Sauer indicated that among highlights of the conference for her were keynote presentations led by the Rev. Dr. Rick Armstrong, executive director of Lutheran Counseling Services in Orlando, Fla., who offered tips for helping church workers deal with a number of particular challenges and crises.
“His presentations provided many opportunities for discussion,” Sauer wrote.
Other conference presenters were:
- the Rev. Richard M. Koehneke of Fort Wayne, Ind., who offered best practices in the form of “five most pressing needs of pastors.” A member of the LCMS Indiana District Ministerial Health Commission, he coordinates a new health-and-wellness initiative of St. Peter’s Lutheran Church in Fort Wayne.

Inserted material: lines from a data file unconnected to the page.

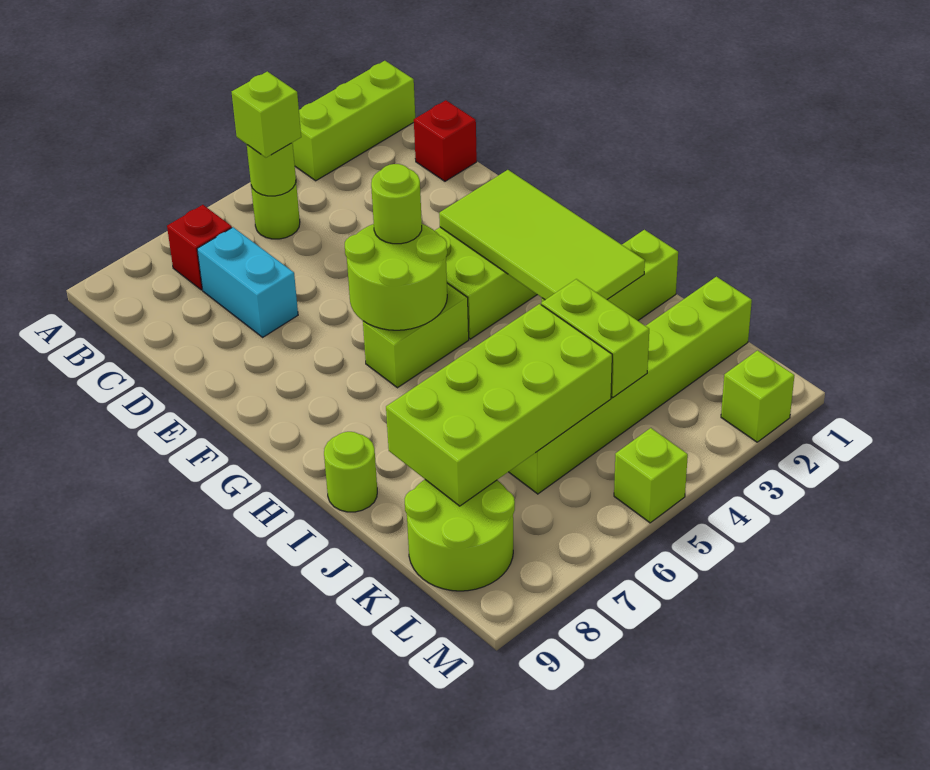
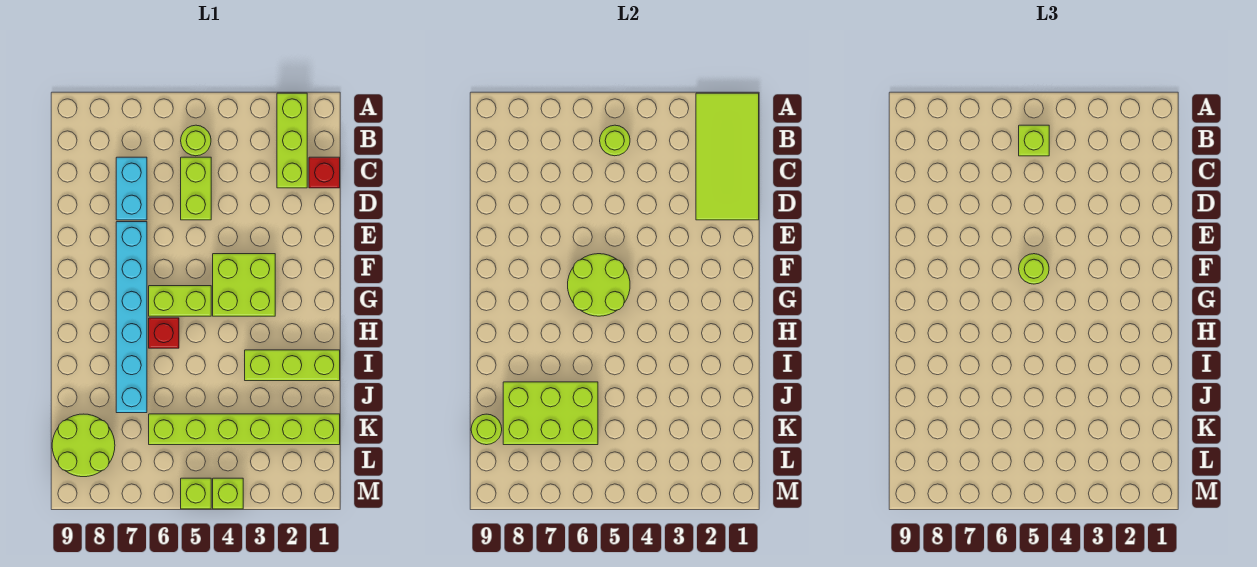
lime brick A1:A3 level 1 -> lime brick A2:C2 level 1
red brick B7 level 1 -> red brick H6 level 1
none -> cyan brick E7:J7 level 1
lime tile F2:I3 level 2 -> lime tile A1:D2 level 2
lime round brick I9 level 1 -> lime round brick K9 level 2
lime brick J4:K4 level 2 -> lime brick C5:D5 level 1
lime brick J5:K8 level 2 -> lime brick J6:K8 level 2
lime brick M2 level 1 -> lime brick M4 level 1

- the Rev. Mark A. Lundgren — also offering best practices as he spoke on “caring for the called: a congregational approach to ministerial health.” Lundgren, is pastor of a dual parish — St. Luke Lutheran Church, Sherry, Wis., and St. John Lutheran Church, Auburndale, Wis. He has worked in ministerial health in two LCMS districts.
- the Rev. Dr. Darrell W. Zimmermann and the Rev. Vern L. Bok, who provided conference devotions, along with Muench. Zimmermann is vice-president and chief program officer of Grace Place Lutheran Wellness Ministries in St. Louis. Bok serves as a mission and ministry facilitator for the LCMS Ohio District and is executive director of CoachAdvance, which “exists to intentionally advance God’s mission through a culture of coaching,” according to its website.